The Decline of Europe - Not

From time to time over the last few years I have heard serious pundits bemoan the relative decline of Europe. It is a sentiment which infuriates me.

It is true that Europe commands a declining share of global GDP. That is a fact we should welcome not fear. For at least 50 years the rich countries of Europe have promoted the development of the poor countries in other continents. The fact that so many are now making progress is a cause for celebration not anxiety.

The thought is prompted by an execrable book I picked up in Waterstones while Christmas shopping. For Europe is a federalist manifesto which declares on page one that:
We are being overtaken by the emerging economies at lightning speed.
The first problem with this perspective is that it is morally and politically wrong. The fact that poor countries are catching up is a major human achievement.

Source: IMF
The second problem is that the statement is factually wrong. Per capita GDP in the EU is double that in Russia, 4 times that in China and 8 times that in India.

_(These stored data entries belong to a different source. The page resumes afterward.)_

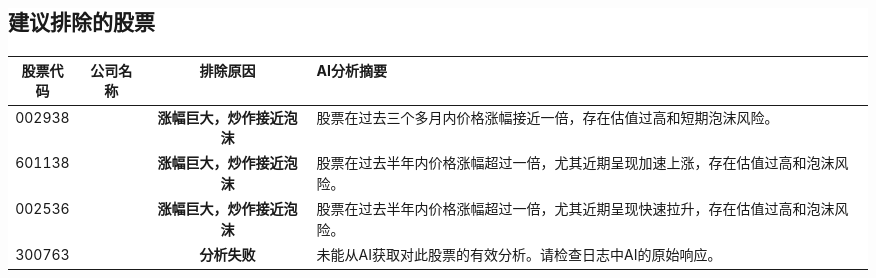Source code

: ## 建议排除的股票

| 股票代码 | 公司名称 | 排除原因 | AI分析摘要 |
|:---:|:---:|:---:|:---|
| 002938 |  | **涨幅巨大，炒作接近泡沫** | 股票在过去三个多月内价格涨幅接近一倍，存在估值过高和短期泡沫风险。 |
| 601138 |  | **涨幅巨大，炒作接近泡沫** | 股票在过去半年内价格涨幅超过一倍，尤其近期呈现加速上涨，存在估值过高和泡沫风险。 |
| 002536 |  | **涨幅巨大，炒作接近泡沫** | 股票在过去半年内价格涨幅超过一倍，尤其近期呈现快速拉升，存在估值过高和泡沫风险。 |
| 300763 |  | **分析失败** | 未能从AI获取对此股票的有效分析。请检查日志中AI的原始响应。 |
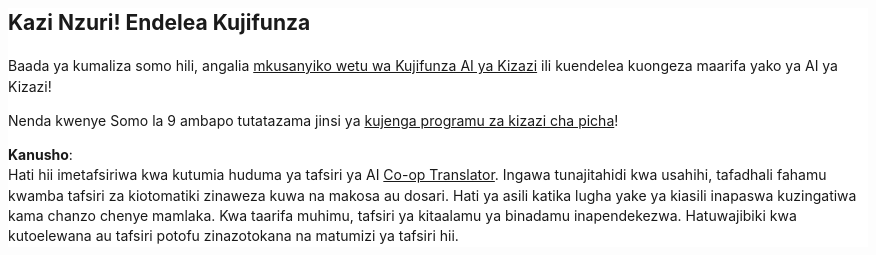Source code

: ## Kazi Nzuri! Endelea Kujifunza

Baada ya kumaliza somo hili, angalia [mkusanyiko wetu wa Kujifunza AI ya Kizazi](https://aka.ms/genai-collection?WT.mc_id=academic-105485-koreyst) ili kuendelea kuongeza maarifa yako ya AI ya Kizazi!

Nenda kwenye Somo la 9 ambapo tutatazama jinsi ya [kujenga programu za kizazi cha picha](../09-building-image-applications/README.md?WT.mc_id=academic-105485-koreyst)!

**Kanusho**:  
Hati hii imetafsiriwa kwa kutumia huduma ya tafsiri ya AI [Co-op Translator](https://github.com/Azure/co-op-translator). Ingawa tunajitahidi kwa usahihi, tafadhali fahamu kwamba tafsiri za kiotomatiki zinaweza kuwa na makosa au dosari. Hati ya asili katika lugha yake ya kiasili inapaswa kuzingatiwa kama chanzo chenye mamlaka. Kwa taarifa muhimu, tafsiri ya kitaalamu ya binadamu inapendekezwa. Hatuwajibiki kwa kutoelewana au tafsiri potofu zinazotokana na matumizi ya tafsiri hii.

Even fast growing China will need decades to catch up.

Don't get me started on this one:
...we are still required to compete against economic and political powerhouses of the calibre of China, India, Brazil, Russia or the United States.
There is so much nonsense in that phrase I don't know where to begin. I'll just point out that the rise of poorer countries does not harm us and indeed holds many opportunities for developed countries.

The authors of this terrible book are serious politicians: Guy Verhofstadt, leader of the Liberal faction in the European parliament and former prime minister of Belgium and Daniel Cohn-Bendit, leader of the Green faction in the same parliament and former soixante-huitard.